Configured and Authenticated Azure Workstation
Naturally, one cannot deny the security and authentication of Cloud Shell as it works under the most reliable
name, Microsoft. In fact, Microsoft manages the Cloud Shell and ensures popular language support and
command-line tools as mentioned earlier. Cloud Shell is also responsible for securely authenticating the
instant and automatic access to the resources using Azure CLI.
Seamless Deployment
One of the latest updates of Cloud Shell is the graphical text editor. The feature is integrated based on the
open-source called the Monaco Editor. The feature enables you to create and customize files by running
code. This helps with seamless and smooth deployment through Azure PowerShell or Azure CLI 2.0.
As far as the pricing is concerned the Cloud Shell machine hosting services are free. These services are a
pre-requisite of a mounted Azure Files share. However, to access all the features and to utilize the storage,
the regular cost may apply. The best way to get the hang of it and to use it for maximum benefits, it is best
to get Azure training and Azure certification for a more detailed understanding of Azure Cloud Shell.
Azure Mobile Apps
Azure Mobile Apps (also known as the Microsoft Data sync Framework) gives enterprise developers and
system integrators a mobile-application development platform that's highly scalable and globally
available. The framework provides your mobile app with:
Authentication
Data query
Offline data synchronization
42. 191AIE503T CLOUD COMPUTING UNIT - IV
Azure Mobile Apps is designed to work with Azure App Service. Since it's based on ASP.NET 6, it can
also be run as a container in Azure Container Apps or Azure Kubernetes Service.
Why Mobile Apps?
With the Mobile Apps SDKs, you can:
Build native and cross-platform apps: Build cloud-enabled apps for Android™, iOS, or Windows
using native SDKs.
Connect to your enterprise systems: Authenticate your users with Azure Active Directory, and
connect to enterprise data stores.
Build offline-ready apps with data sync: Make your mobile workforce more productive by building
apps that work offline. Use Azure Mobile Apps to sync data in the background.
Azure Mobile Apps features
The following features are important to cloud-enabled mobile development:
Authentication and authorization: Use Azure Mobile Apps to sign-in users using social and
enterprise provides. Azure App Service supports Azure Active Directory, Facebook™, Google®,
Microsoft, Twitter®, and OpenID Connect®. Azure Mobile Apps supports any authentication
scheme that is supported by ASP.NET Core.
Data access: Azure Mobile Apps provides a mobile-friendly OData v4 data source that's linked to a
compatible database via Entity Framework Core.
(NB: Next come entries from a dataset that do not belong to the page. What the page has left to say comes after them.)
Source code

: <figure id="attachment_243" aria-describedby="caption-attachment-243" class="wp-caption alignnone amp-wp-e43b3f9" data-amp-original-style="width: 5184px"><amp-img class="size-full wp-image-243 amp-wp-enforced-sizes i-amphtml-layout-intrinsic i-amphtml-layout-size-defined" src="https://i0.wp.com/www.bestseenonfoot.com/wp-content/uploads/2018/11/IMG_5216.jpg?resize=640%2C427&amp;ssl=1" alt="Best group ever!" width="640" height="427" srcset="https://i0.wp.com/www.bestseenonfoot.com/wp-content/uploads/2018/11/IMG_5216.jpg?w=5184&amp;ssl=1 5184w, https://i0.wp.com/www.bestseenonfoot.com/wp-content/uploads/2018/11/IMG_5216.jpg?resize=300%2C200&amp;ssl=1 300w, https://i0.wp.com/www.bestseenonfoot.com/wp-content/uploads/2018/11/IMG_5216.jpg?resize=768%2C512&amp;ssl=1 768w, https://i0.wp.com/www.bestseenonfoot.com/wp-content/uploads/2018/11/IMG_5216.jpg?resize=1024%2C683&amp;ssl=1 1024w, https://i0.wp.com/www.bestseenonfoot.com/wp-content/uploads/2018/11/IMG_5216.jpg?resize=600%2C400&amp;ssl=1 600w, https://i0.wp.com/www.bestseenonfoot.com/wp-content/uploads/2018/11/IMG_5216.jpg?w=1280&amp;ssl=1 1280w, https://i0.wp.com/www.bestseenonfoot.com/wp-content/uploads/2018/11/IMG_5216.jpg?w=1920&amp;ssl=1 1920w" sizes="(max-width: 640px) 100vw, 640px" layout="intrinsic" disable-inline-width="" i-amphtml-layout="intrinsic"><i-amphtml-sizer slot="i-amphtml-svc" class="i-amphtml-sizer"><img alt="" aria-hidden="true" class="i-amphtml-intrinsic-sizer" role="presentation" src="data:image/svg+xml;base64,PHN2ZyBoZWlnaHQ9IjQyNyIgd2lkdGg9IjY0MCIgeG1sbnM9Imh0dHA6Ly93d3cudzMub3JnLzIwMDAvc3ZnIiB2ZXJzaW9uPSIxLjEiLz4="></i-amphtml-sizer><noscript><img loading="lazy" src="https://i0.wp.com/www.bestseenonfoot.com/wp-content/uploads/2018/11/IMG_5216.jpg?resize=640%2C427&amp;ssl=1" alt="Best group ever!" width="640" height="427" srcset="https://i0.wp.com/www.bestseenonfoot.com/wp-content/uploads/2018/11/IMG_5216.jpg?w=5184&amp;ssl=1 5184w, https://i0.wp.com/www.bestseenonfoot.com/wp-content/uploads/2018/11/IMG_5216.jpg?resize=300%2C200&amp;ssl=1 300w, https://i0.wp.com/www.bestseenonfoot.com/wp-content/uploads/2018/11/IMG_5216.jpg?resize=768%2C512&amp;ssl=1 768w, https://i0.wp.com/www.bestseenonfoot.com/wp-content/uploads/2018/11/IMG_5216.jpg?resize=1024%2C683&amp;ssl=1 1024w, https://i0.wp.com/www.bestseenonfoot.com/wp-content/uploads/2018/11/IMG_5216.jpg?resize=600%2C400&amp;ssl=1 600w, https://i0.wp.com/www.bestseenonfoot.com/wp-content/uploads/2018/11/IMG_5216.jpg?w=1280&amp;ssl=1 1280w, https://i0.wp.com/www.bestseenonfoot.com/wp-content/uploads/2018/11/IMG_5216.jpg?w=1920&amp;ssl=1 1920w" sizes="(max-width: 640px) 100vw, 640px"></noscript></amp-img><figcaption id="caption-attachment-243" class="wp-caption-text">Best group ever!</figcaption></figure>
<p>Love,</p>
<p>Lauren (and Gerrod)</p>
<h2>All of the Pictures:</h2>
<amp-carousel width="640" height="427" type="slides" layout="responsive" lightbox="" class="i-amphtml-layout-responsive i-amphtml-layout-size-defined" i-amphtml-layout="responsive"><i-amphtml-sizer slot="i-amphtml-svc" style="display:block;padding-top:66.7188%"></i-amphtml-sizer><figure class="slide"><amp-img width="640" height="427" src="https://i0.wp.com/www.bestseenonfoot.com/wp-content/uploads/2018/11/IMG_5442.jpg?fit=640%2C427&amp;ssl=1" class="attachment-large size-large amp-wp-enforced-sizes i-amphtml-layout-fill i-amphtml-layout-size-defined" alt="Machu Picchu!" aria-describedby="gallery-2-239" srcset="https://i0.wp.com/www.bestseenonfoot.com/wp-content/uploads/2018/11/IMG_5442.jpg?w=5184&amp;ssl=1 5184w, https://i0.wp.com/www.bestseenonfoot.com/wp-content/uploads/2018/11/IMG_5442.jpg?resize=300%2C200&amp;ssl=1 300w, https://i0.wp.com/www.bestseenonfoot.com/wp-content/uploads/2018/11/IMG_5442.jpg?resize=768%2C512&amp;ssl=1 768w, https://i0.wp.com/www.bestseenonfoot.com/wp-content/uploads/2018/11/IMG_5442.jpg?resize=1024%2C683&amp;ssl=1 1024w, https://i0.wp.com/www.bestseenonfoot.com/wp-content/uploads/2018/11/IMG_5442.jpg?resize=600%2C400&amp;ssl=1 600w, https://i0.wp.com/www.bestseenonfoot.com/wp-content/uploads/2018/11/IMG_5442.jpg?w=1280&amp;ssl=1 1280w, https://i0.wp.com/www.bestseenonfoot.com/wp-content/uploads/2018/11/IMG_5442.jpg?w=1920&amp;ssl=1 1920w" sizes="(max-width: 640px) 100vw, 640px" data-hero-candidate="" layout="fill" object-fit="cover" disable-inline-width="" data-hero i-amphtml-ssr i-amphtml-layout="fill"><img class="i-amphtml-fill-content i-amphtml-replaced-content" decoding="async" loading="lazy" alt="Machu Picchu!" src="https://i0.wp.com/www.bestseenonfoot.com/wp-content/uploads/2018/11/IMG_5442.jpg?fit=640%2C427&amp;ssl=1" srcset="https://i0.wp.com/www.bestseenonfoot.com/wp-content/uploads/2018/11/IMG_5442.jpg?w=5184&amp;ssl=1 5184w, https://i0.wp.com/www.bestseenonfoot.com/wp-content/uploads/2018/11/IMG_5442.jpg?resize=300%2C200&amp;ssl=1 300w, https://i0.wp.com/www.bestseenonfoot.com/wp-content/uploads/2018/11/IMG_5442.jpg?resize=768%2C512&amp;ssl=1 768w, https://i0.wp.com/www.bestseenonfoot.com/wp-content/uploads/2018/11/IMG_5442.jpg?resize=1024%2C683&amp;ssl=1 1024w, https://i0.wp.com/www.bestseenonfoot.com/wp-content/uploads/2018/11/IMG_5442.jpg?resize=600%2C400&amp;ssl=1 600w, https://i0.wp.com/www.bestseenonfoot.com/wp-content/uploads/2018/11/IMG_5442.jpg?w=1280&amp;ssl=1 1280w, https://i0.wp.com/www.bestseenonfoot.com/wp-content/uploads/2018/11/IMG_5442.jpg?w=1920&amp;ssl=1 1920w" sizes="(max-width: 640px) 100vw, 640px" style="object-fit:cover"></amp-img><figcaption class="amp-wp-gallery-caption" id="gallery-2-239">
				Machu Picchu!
Any compatible database can be used including
Azure SQL, Azure Cosmos DB, or an on-premises Microsoft SQL Server.
43. 191AIE503T CLOUD COMPUTING UNIT - IV
Offline sync: Build robust and responsive mobile applications that operate with an offline dataset.
You can sync this dataset automatically with service, and handle conflicts with ease.
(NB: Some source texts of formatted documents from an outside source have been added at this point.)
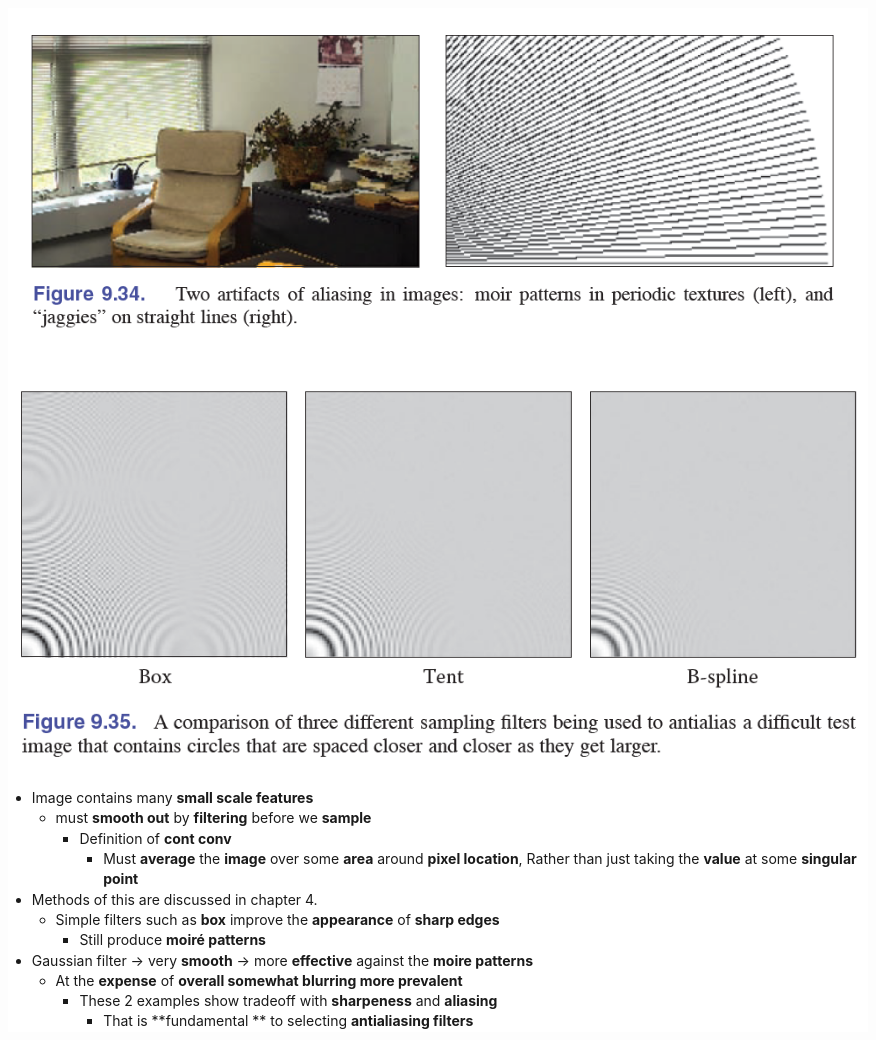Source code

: ![image](https://github.com/sbalfe/all-notes/blob/master/images/image-20211021182152511.png)

![image](https://github.com/sbalfe/all-notes/blob/master/images/image-20211021182255958.png)

-  Image contains many **small scale features**
   - must **smooth out** by **filtering** before we **sample**
     - Definition of **cont conv** 
       - Must **average** the **image** over some **area** around **pixel location**, Rather than just taking the **value** at some **singular point**
-  Methods of this are discussed in chapter 4.
   - Simple filters such as **box** improve the **appearance** of **sharp edges**
     - Still produce **moiré patterns** 
-  Gaussian filter $\to$ very **smooth** $\to$ more **effective** against the **moire patterns**
   - At the **expense** of **overall somewhat blurring more prevalent** 
     - These 2 examples show tradeoff with **sharpeness** and **aliasing**
       - That is **fundamental ** to selecting **antialiasing filters**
Client SDKs: There's a complete set of client SDKs that cover cross-platform development (.NET,
and Apache Cordova™). Each client SDK is available with an MIT license and is open-source.
Azure App Service features
The following platform features are useful for mobile production sites:
Autoscaling: With App Service, you can quickly scale up or scale out to handle any incoming
customer load. Manually select the number and size of VMs, or set up autoscaling to scale your
service based on load or schedule.
Staging environments: App Service can run multiple versions of your site. You can perform A/B
testing and do in-place staging of a new mobile service.
Continuous deployment: App Service can integrate with common source control
management (SCM) systems, allowing you to easily deploy a new version of your mobile service.
Virtual networking: App Service can connect to on-premises resources by using virtual network,
Azure ExpressRoute, or hybrid connections.
Isolated and dedicated environments: For securely running Azure App Service apps, you can run
App Service in a fully isolated and dedicated environment. This environment is ideal for application
workloads that require high scale, isolation, or secure network access.